The first approach is why the Bible warns us about the danger of being rich. We are warned of the difficulty being both rich and a follower of God, because when we have riches in this world, we tend to think we can take care of ourselves and that we don’t need God. When anything in life is going smoothly, we begin to believe that it’s because of what we did to make it happen, and that we can thrive in life on our own. But this is Satan telling us to move away from God and rely only on ourselves. This is Satan lying to us.

The second approach is why it is so difficult for people to learn to realize they are priceless in God’s eyes when they have been told they are worth nothing their whole life by their parents. This is why young men who have been called faggots by their dad’s often have little confidence in the men they are. This is why daughters who are molested at a young age no longer view their bodies as a pure and priceless commodity. This is Satan’s way of telling us we’re useless, too useless to even be noticed by God, let alone forgiven by Him. This is Satan lying to us.

Satan either wants us to rely on something other than God, usually ourselves or something we have created, or he wants us to feel that we will never be worthy enough to be a prized possession of God. Both are lies that Satan uses to separate us from God. Satan doesn’t want us to ever know truth, because God is truth, and wherever we find truth, in anything, it is God. Satan doesn’t ever want us to ever know God’s will for our life, and experience it. But we need to know that no matter whom we are, we can both find it and follow it. It’s just a matter of looking in the right places.
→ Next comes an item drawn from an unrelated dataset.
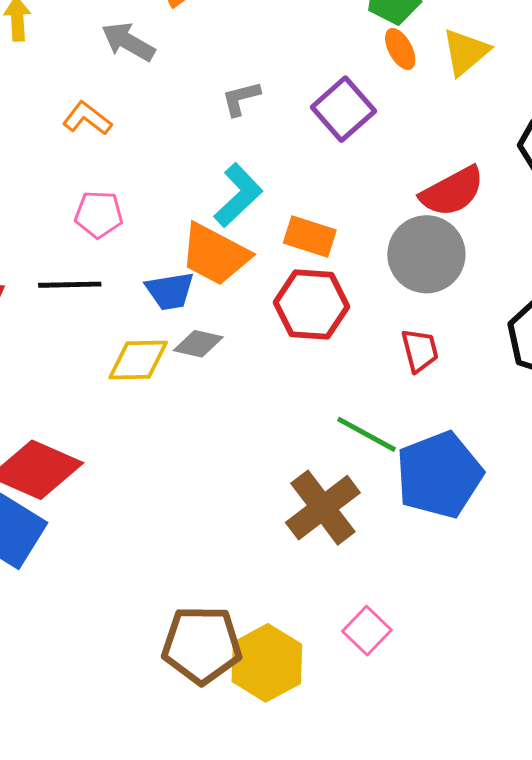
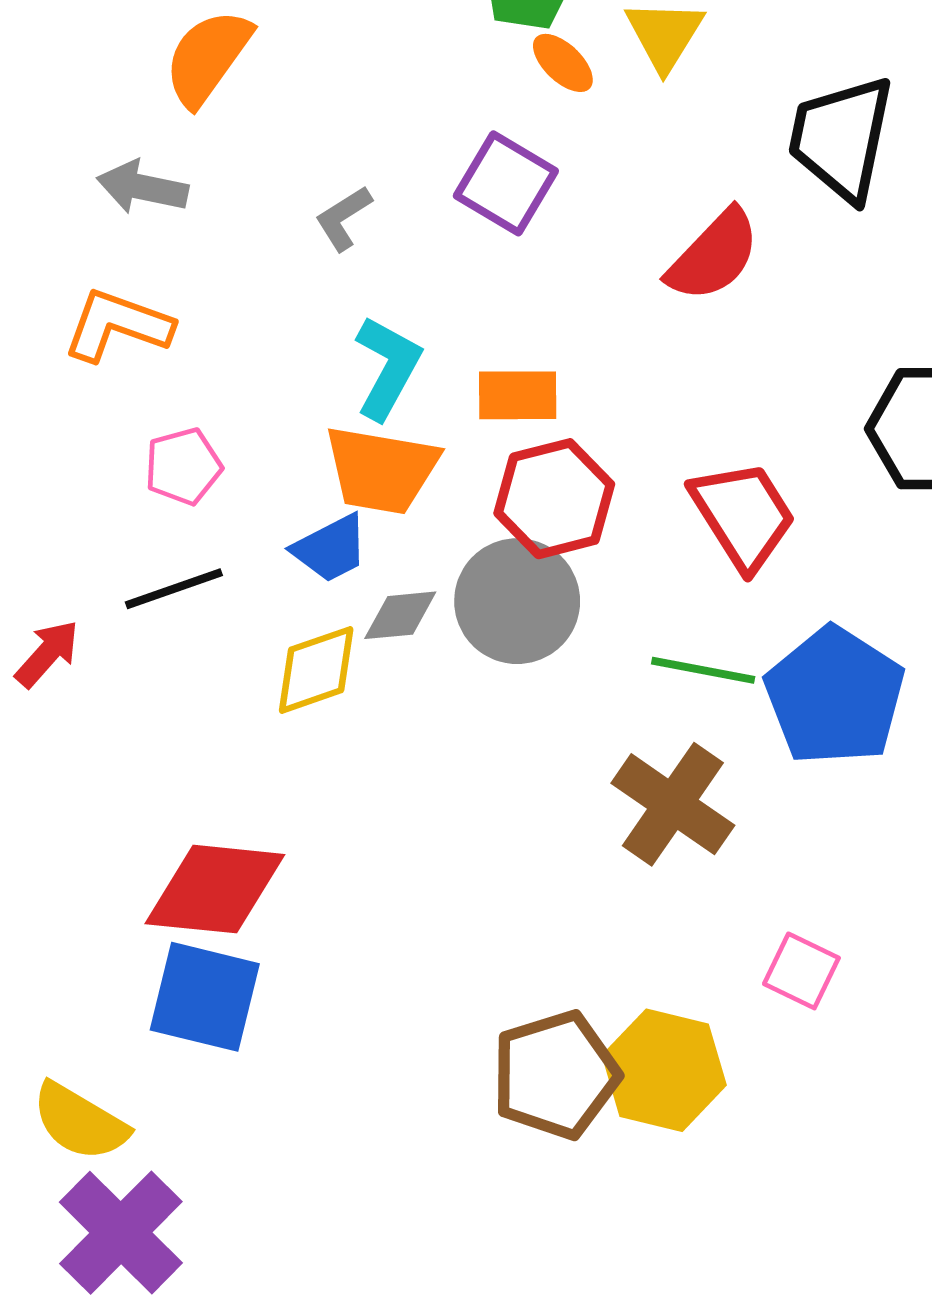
orange L-shape: (87, 118) -> (118, 325), size x1.4
gray circle: (426, 254) -> (517, 601), moved
red trapezoid: (420, 350) -> (743, 515), size x1.6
I think the main trouble with following the plans of God rather than our own is that they are set in a different time frame than ours. Our plans usually start now. We want results now for a plan right here, right now. Most of the time, we’d rather have what we want now rather than what God’ wants for us later, even if we do understand His will is better. Satan tells us that alone, we know best, and that waiting on God is pointless. We must understand that Satan specializes in the business of immediate pleasure. It’s his selling point on our soul. It’s how he gets us to trust only ourselves. It’s how he leads us into becoming selfish people. He thrives off of impatience.

But when we battle against our impatience and selfishness, and we are able to live only for God, He blesses us so much more than what we could have imagined in setting plans of our own.